-- What you are asked to do --
Convert every line of the entries below into a JSON list of strings, one string per line, leaving out blank lines. Omit the picture lines from the list.
[Start of Attachment]
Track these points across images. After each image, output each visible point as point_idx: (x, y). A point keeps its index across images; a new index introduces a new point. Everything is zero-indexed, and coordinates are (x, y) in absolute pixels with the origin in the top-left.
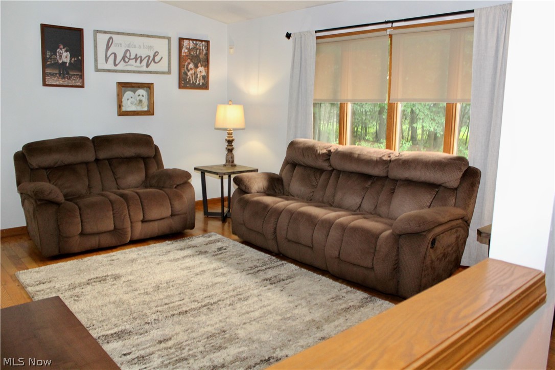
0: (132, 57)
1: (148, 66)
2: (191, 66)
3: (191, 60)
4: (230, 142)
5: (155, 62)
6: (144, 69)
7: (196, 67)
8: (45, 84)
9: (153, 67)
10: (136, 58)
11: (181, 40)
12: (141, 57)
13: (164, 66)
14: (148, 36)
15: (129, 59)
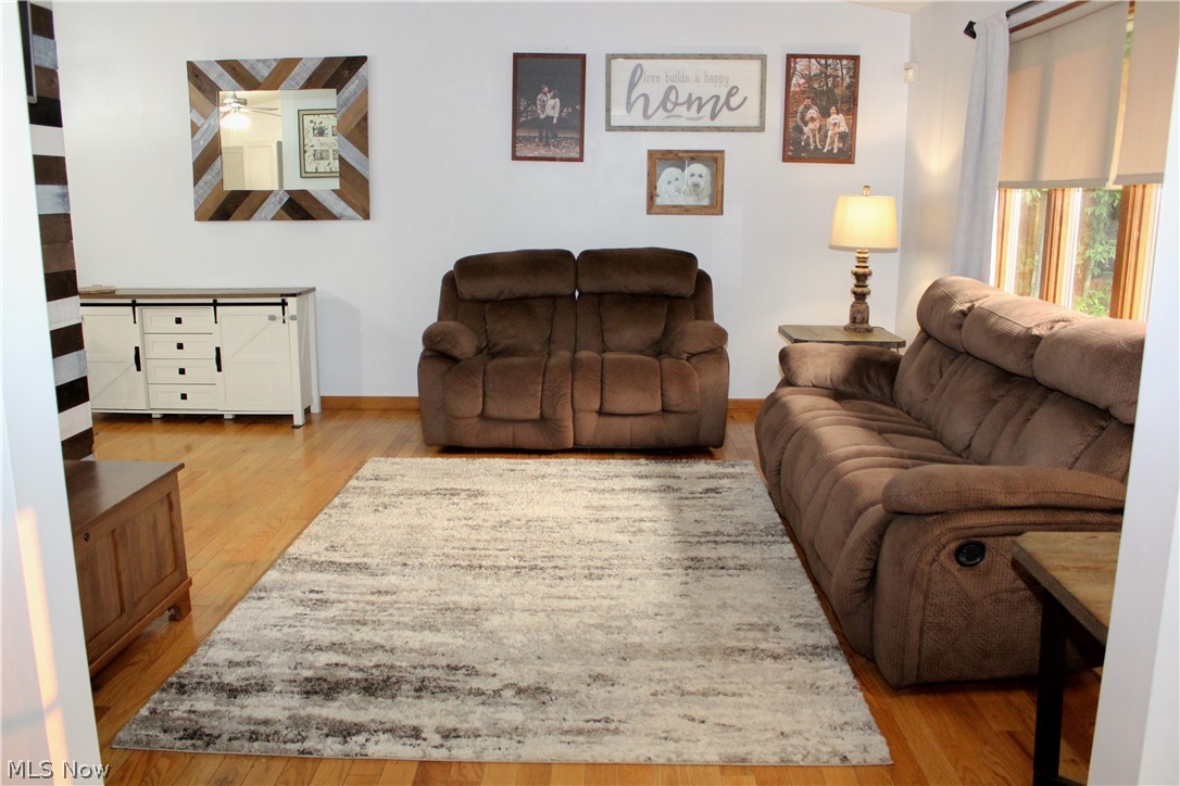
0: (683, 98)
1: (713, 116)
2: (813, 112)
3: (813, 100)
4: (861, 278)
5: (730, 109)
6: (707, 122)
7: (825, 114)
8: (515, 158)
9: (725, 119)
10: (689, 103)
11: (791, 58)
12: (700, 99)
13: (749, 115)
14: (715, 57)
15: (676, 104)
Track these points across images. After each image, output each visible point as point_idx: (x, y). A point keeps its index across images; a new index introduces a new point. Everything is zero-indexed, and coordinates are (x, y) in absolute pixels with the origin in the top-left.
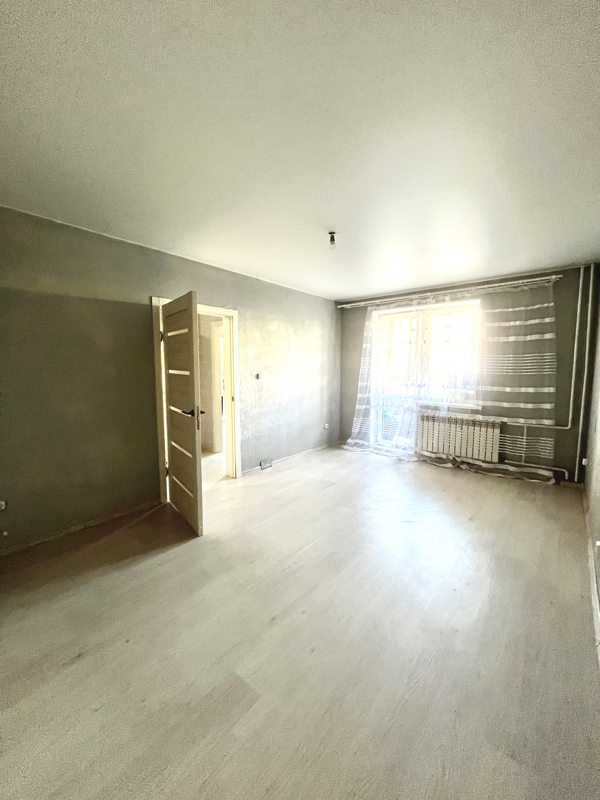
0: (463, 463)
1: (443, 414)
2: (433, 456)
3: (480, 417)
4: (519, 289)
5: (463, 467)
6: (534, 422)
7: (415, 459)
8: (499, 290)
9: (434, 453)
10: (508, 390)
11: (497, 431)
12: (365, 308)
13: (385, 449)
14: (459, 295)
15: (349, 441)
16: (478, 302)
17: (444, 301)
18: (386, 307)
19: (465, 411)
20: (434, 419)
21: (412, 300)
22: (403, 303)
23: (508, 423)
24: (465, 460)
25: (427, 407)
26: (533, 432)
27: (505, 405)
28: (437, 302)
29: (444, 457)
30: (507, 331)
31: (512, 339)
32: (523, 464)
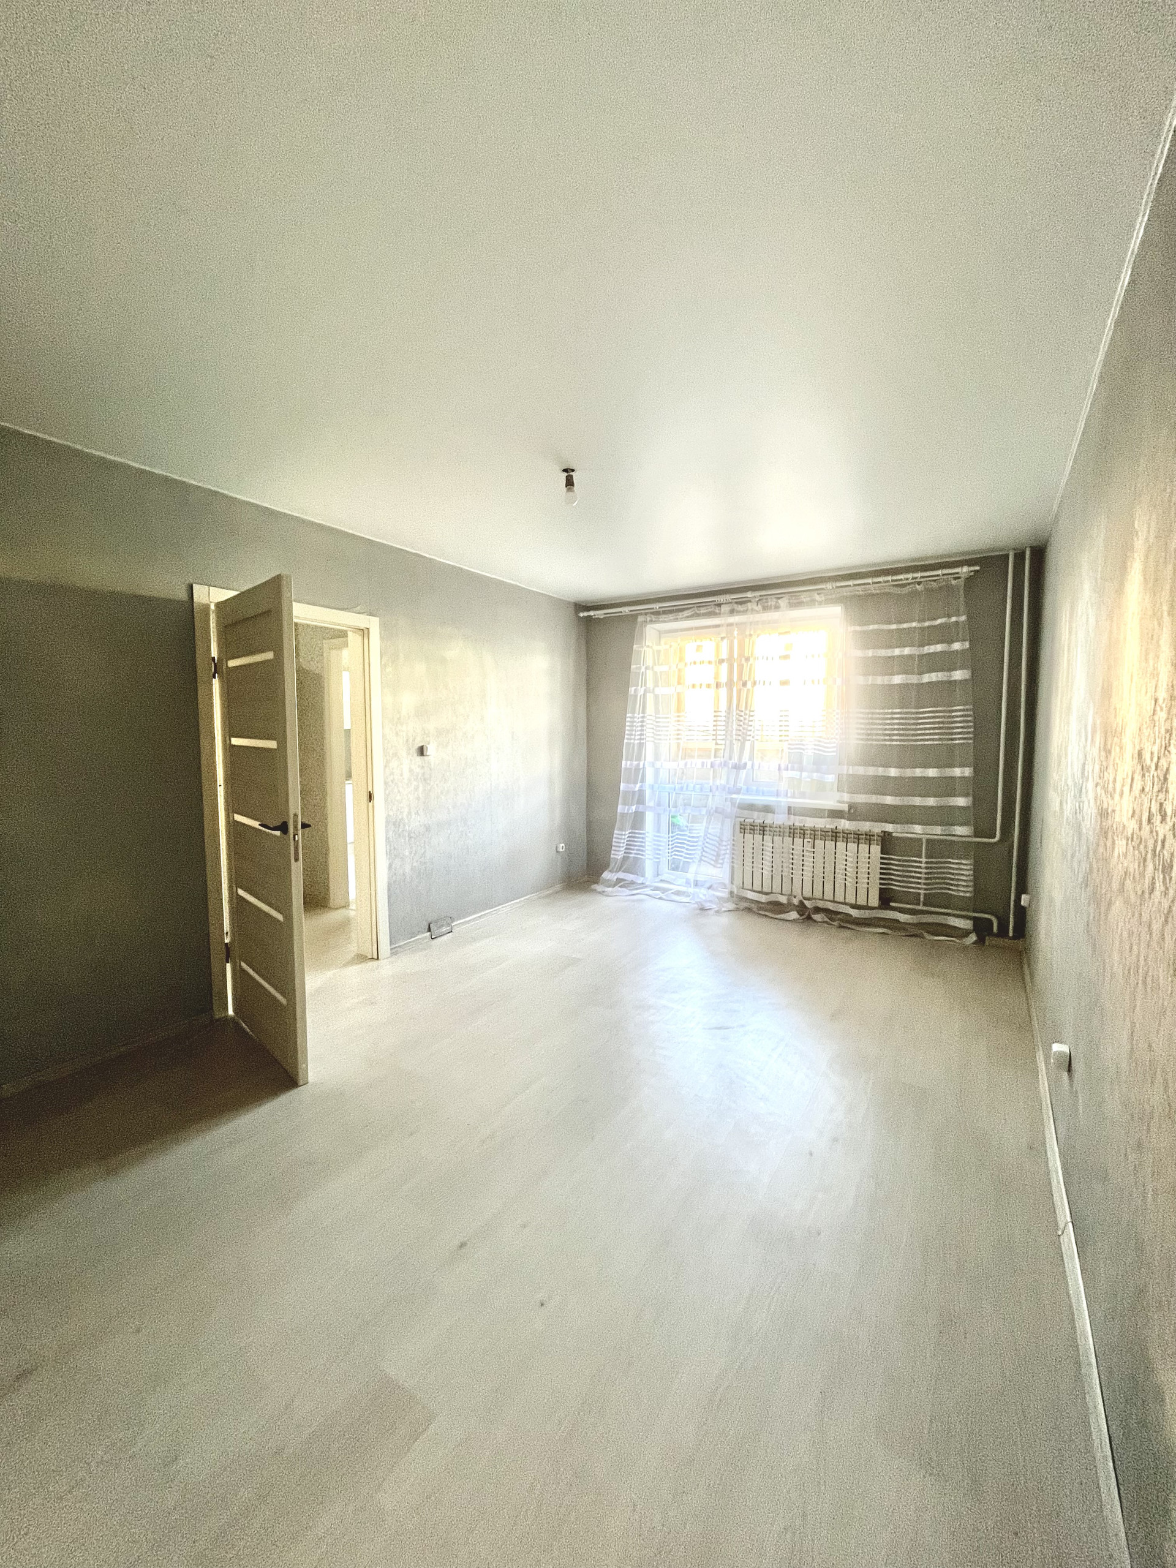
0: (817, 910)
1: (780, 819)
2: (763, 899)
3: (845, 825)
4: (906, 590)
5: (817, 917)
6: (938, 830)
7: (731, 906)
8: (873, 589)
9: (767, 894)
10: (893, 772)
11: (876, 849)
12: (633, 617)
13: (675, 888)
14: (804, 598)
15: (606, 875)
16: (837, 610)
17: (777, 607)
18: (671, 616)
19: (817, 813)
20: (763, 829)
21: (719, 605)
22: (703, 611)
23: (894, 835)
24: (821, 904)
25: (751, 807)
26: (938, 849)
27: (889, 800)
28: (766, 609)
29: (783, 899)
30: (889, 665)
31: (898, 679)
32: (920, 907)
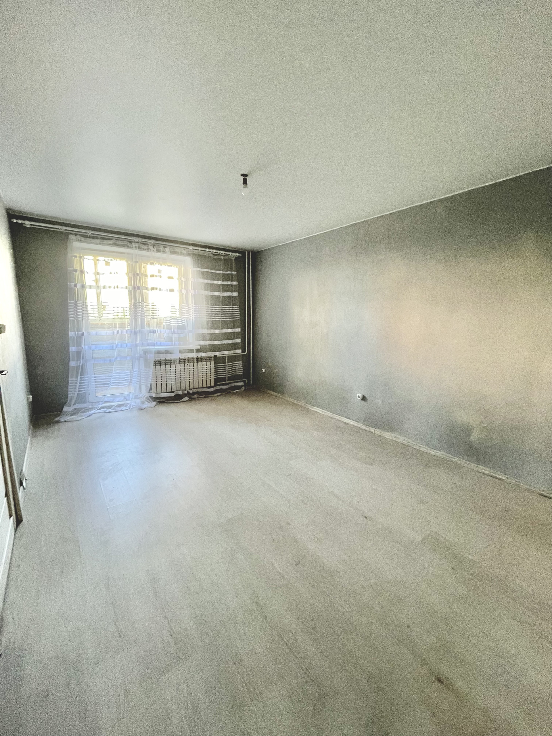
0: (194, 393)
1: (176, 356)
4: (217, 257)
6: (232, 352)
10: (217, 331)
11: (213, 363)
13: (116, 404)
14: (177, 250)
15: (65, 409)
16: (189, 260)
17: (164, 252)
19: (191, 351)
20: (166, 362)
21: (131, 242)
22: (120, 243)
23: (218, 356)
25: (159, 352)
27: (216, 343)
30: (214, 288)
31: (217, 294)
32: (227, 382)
[End of Attachment]
-- Task response --
[
  "Track these points across images. After each image, output each visible point as point_idx: (x, y). A point keeps its index across images; a new index introduces a new point. Everything is zero-indexed, and coordinates are (x, y) in absolute pixels with the origin in the top-left.",
  "0: (132, 57)",
  "1: (148, 66)",
  "2: (191, 66)",
  "3: (191, 60)",
  "4: (230, 142)",
  "5: (155, 62)",
  "6: (144, 69)",
  "7: (196, 67)",
  "8: (45, 84)",
  "9: (153, 67)",
  "10: (136, 58)",
  "11: (181, 40)",
  "12: (141, 57)",
  "13: (164, 66)",
  "14: (148, 36)",
  "15: (129, 59)",
  "0: (683, 98)",
  "1: (713, 116)",
  "2: (813, 112)",
  "3: (813, 100)",
  "4: (861, 278)",
  "5: (730, 109)",
  "6: (707, 122)",
  "7: (825, 114)",
  "8: (515, 158)",
  "9: (725, 119)",
  "10: (689, 103)",
  "11: (791, 58)",
  "12: (700, 99)",
  "13: (749, 115)",
  "14: (715, 57)",
  "15: (676, 104)",
  "Track these points across images. After each image, output each visible point as point_idx: (x, y). A point keeps its index across images; a new index introduces a new point. Everything is zero-indexed, and coordinates are (x, y) in absolute pixels with the origin in the top-left.",
  "0: (463, 463)",
  "1: (443, 414)",
  "2: (433, 456)",
  "3: (480, 417)",
  "4: (519, 289)",
  "5: (463, 467)",
  "6: (534, 422)",
  "7: (415, 459)",
  "8: (499, 290)",
  "9: (434, 453)",
  "10: (508, 390)",
  "11: (497, 431)",
  "12: (365, 308)",
  "13: (385, 449)",
  "14: (459, 295)",
  "15: (349, 441)",
  "16: (478, 302)",
  "17: (444, 301)",
  "18: (386, 307)",
  "19: (465, 411)",
  "20: (434, 419)",
  "21: (412, 300)",
  "22: (403, 303)",
  "23: (508, 423)",
  "24: (465, 460)",
  "25: (427, 407)",
  "26: (533, 432)",
  "27: (505, 405)",
  "28: (437, 302)",
  "29: (444, 457)",
  "30: (507, 331)",
  "31: (512, 339)",
  "32: (523, 464)",
  "0: (817, 910)",
  "1: (780, 819)",
  "2: (763, 899)",
  "3: (845, 825)",
  "4: (906, 590)",
  "5: (817, 917)",
  "6: (938, 830)",
  "7: (731, 906)",
  "8: (873, 589)",
  "9: (767, 894)",
  "10: (893, 772)",
  "11: (876, 849)",
  "12: (633, 617)",
  "13: (675, 888)",
  "14: (804, 598)",
  "15: (606, 875)",
  "16: (837, 610)",
  "17: (777, 607)",
  "18: (671, 616)",
  "19: (817, 813)",
  "20: (763, 829)",
  "21: (719, 605)",
  "22: (703, 611)",
  "23: (894, 835)",
  "24: (821, 904)",
  "25: (751, 807)",
  "26: (938, 849)",
  "27: (889, 800)",
  "28: (766, 609)",
  "29: (783, 899)",
  "30: (889, 665)",
  "31: (898, 679)",
  "32: (920, 907)",
  "0: (194, 393)",
  "1: (176, 356)",
  "4: (217, 257)",
  "6: (232, 352)",
  "10: (217, 331)",
  "11: (213, 363)",
  "13: (116, 404)",
  "14: (177, 250)",
  "15: (65, 409)",
  "16: (189, 260)",
  "17: (164, 252)",
  "19: (191, 351)",
  "20: (166, 362)",
  "21: (131, 242)",
  "22: (120, 243)",
  "23: (218, 356)",
  "25: (159, 352)",
  "27: (216, 343)",
  "30: (214, 288)",
  "31: (217, 294)",
  "32: (227, 382)"
]